Monday, April 08, 2013
This picture captures this sudden burst of anger I had while trying to talk about dieting strategies this morning, and I was like "where the heck did that come from?" Just so you know it's coming and I kind of find it hilariously absurd...
Ideally, and what I believe SparkPeople promotes, is understanding your balance first and then adjust that to lose weight. You also see this spelled out in the Hacker's diet. But the vast majority of diets, because they are from books and can't be tailored for height and baseline weight, wind up being "eat less, move more" endeavors. Most of these diets have had very good ideas, but the second you get to part III of putting the theory into action with a menu, these diets have starved me because they were written for someone who was 5'4" and weighs 150 pounds. (I'm guessing this because that's borderline overweight for a woman of average height.)
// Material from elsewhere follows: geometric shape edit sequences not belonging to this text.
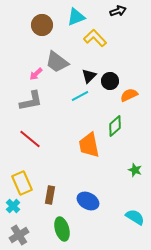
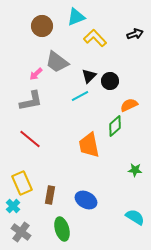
black arrow: moved 17 px right, 23 px down
brown circle: moved 1 px down
orange semicircle: moved 10 px down
green star: rotated 16 degrees counterclockwise
blue ellipse: moved 2 px left, 1 px up
gray cross: moved 2 px right, 3 px up; rotated 24 degrees counterclockwise
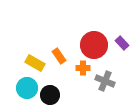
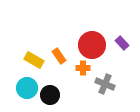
red circle: moved 2 px left
yellow rectangle: moved 1 px left, 3 px up
gray cross: moved 3 px down
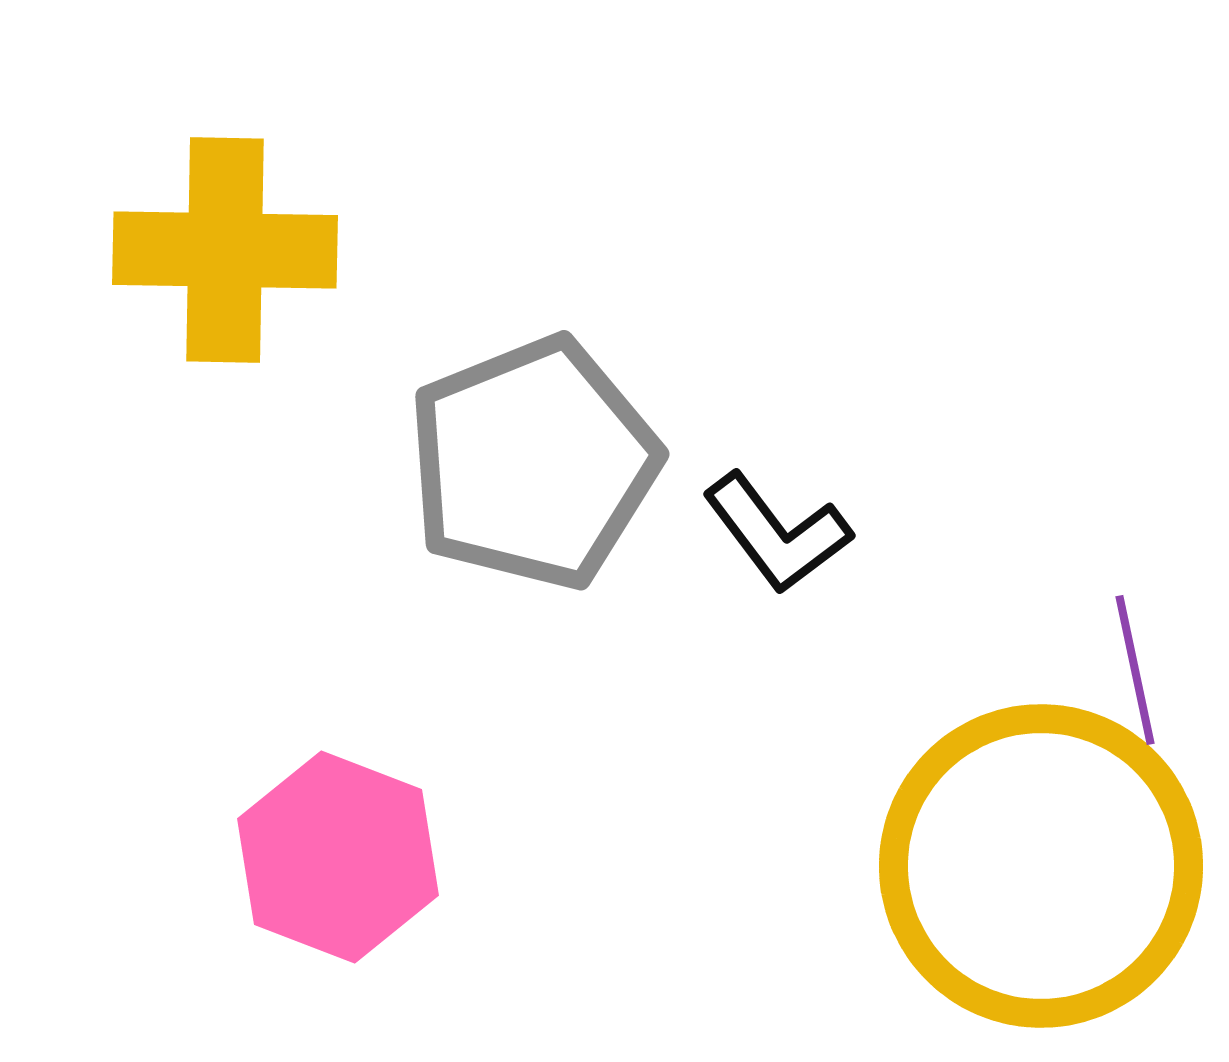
As a consequence, I've never even gotten to the point of being a yo yo dieter because I could never stay on a plan for more than a couple weeks. The closest I've been to goal before was on Body for Life which was pitched to men as much as women, so the menus provided more than 1,000 calories a day. This lead to me thinking I was biologically unsuited for lose weight. I never would have guessed that tracking calories, which every other diet book I'd read promised they wouldn't make me do, was the very thing that would set me free. I've kept their other ideas of eating vegetables and protein and healthy fats. I just needed to have enough calories to stay on the plan long enough to see results.
The thing that makes me really angry is that these books knew how many calories were in their plans. They counted the calories for me and they tried to starve me. They knew that to give success to the average person, they were going to turn their backs on everyone who wasn't average, who might be taller or had more than 30 pounds to lose. It wasn't malicious, any more than food companies who carefully formulate their chips to get you to overconsume is malicious. It's just business.
But anyway. Clearly this is going to go in a blog.